Friday, September 23, 2011

Shakeyface: Tissue vs Torsion


Ah, it's the end of September, which is the best part of September, because it's the first part of Fantastic Fest, which is the best part of the whole darn year. Fantastic Fest is a magical far away place with hobbits, Irish bare knuckle boxers, and movie theaters that kick out texters and give you beer (great combo!)! And every year for Fantastic Fest there is the Fantastic Fest ID Badge, which is, as you might imagine, the best damn ID badge ever.

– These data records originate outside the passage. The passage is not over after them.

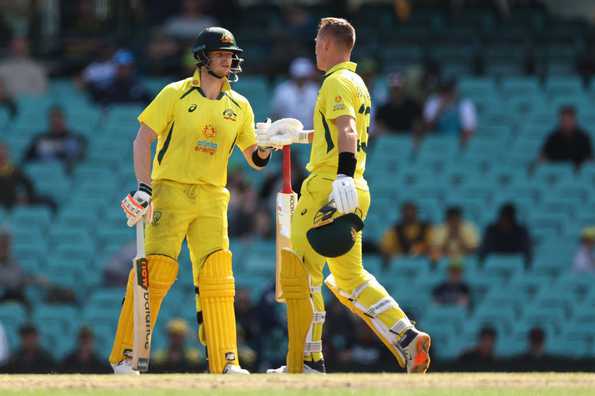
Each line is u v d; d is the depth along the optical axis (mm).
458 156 67688
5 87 74875
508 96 72438
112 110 71812
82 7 80625
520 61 75438
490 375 27516
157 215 31453
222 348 31438
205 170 31516
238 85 71812
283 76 74438
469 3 78375
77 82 75125
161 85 74062
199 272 31703
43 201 66438
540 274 60062
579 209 64750
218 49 31391
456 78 73625
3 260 60281
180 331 51125
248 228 62469
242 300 50688
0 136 71625
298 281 29969
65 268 61781
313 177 29984
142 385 25062
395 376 26969
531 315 57094
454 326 55875
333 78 29625
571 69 75125
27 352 54000
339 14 78188
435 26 76938
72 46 79312
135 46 77188
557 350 56250
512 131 70250
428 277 57844
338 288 30953
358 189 30078
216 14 77312
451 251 59812
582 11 81812
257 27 77875
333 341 50969
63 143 69562
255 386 24797
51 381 25844
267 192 63344
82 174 68062
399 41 76312
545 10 78625
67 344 56969
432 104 69812
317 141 29953
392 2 81750
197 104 31406
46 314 57812
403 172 66250
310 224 30000
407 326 30219
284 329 49969
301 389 24344
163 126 31391
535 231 63594
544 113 71250
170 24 76938
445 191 65375
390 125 69500
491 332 53406
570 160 67312
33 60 78875
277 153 66062
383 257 59750
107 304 58312
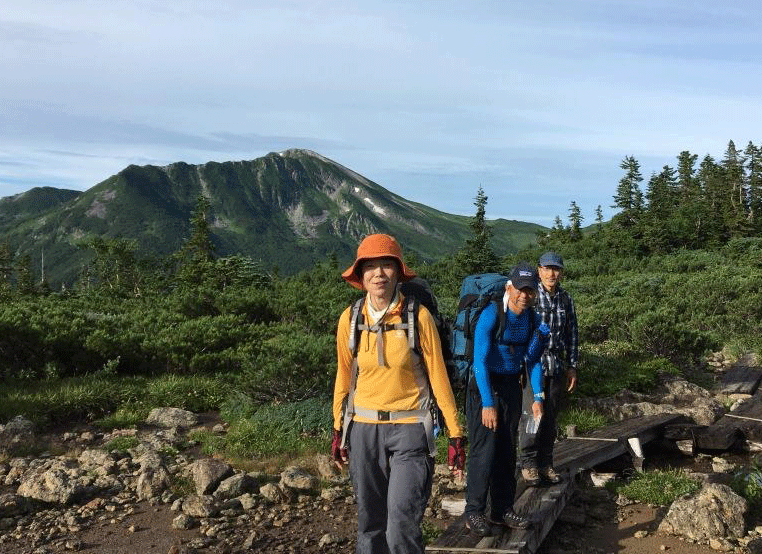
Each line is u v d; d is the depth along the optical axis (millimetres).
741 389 9422
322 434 6770
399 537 2947
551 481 4789
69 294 17844
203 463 5453
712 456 6574
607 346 10859
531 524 4066
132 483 5406
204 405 8266
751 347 13289
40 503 4977
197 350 10234
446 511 4844
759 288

For the last forever, Fantastic Fest and the Alamo Drafthouse has used a method known as Shakeyface for badge pictures. Shakeyface sounds exactly as you might imagine it sound. It involves shaking your head wildly back and forth, allowing the kind mistress Torsion to whip your softy gushy human face parts(and incidentally, intracranial parts) into a presentable cream of you. Humans are the only animals known to have used shakeyface succesfully, and it is truly what seperates us from apes and sabu's.
You wear this example of evolutionary superiority around your neck proudly, like a peacock, who got the idea to wear his tailfeathers around his neck and get women to look him in the eyes for once and stop treating him like some piece of colorful eye candy. It's a great equalizer. Now everyone can look equally ridiculous ALL of the time (as if we didn't do that already).

So I couldn't help but geeking out on shakeyfaceing a little bit.
The standard set up for shakeyface is decent camera, decent lighting, feet shoulder length apart, and try to twist your vertebrate right off. Luckily enough, at the coworking space where I work, one of our resident photographers was kind enough to help me out. With a professional grade camera set to kill a high shutter speed, they turn out something like this.
The general punched-by-the-wind look.
This flesh smearing action is desired, and will absolutely give you a massive headache for the next 2 minutes or so.



I was pretty excited with the way these turned out, but I couldn't resist trying it myself, and break out the ol' Incredible 2.

The fine Incredible 2 has a forward facing camera which makes such things like taking ones own shakeyface pictures possible (The future is here!), and because of the design of camera phones these days has nifty little feature. In order to minimize size and maximize photo quality, the camera in your phone uses a rolling shutter. Traditionally, cameras use a round aperture that opens and closes to expose the film and digital cameras use a variation on that. In a rolling shutter, a small bar passes across the lense, but never completely covers it up. You actually end up with the pixels of the photo being captured at slightly different times moving from left to right. Normally, this doesn't make a difference, but when dealing with and object moving faster than the rolling shutter was timed for produces neat results, like with my face.


Better yet, you can do it with really high speed objects like plane props. In this video captured from a Nokia, you can see this plane is shedding it's propeller blades.



Hopefully, this is the first of a couple rambling diatribes about something I find interesting. Try it out, see what looks cool. Point your iPhone/Droid/Nokia(HAH, not really) at the nearest mass of speeding cars and observe the wonders of modern technology. 10 000 years of civilization. We should be proud.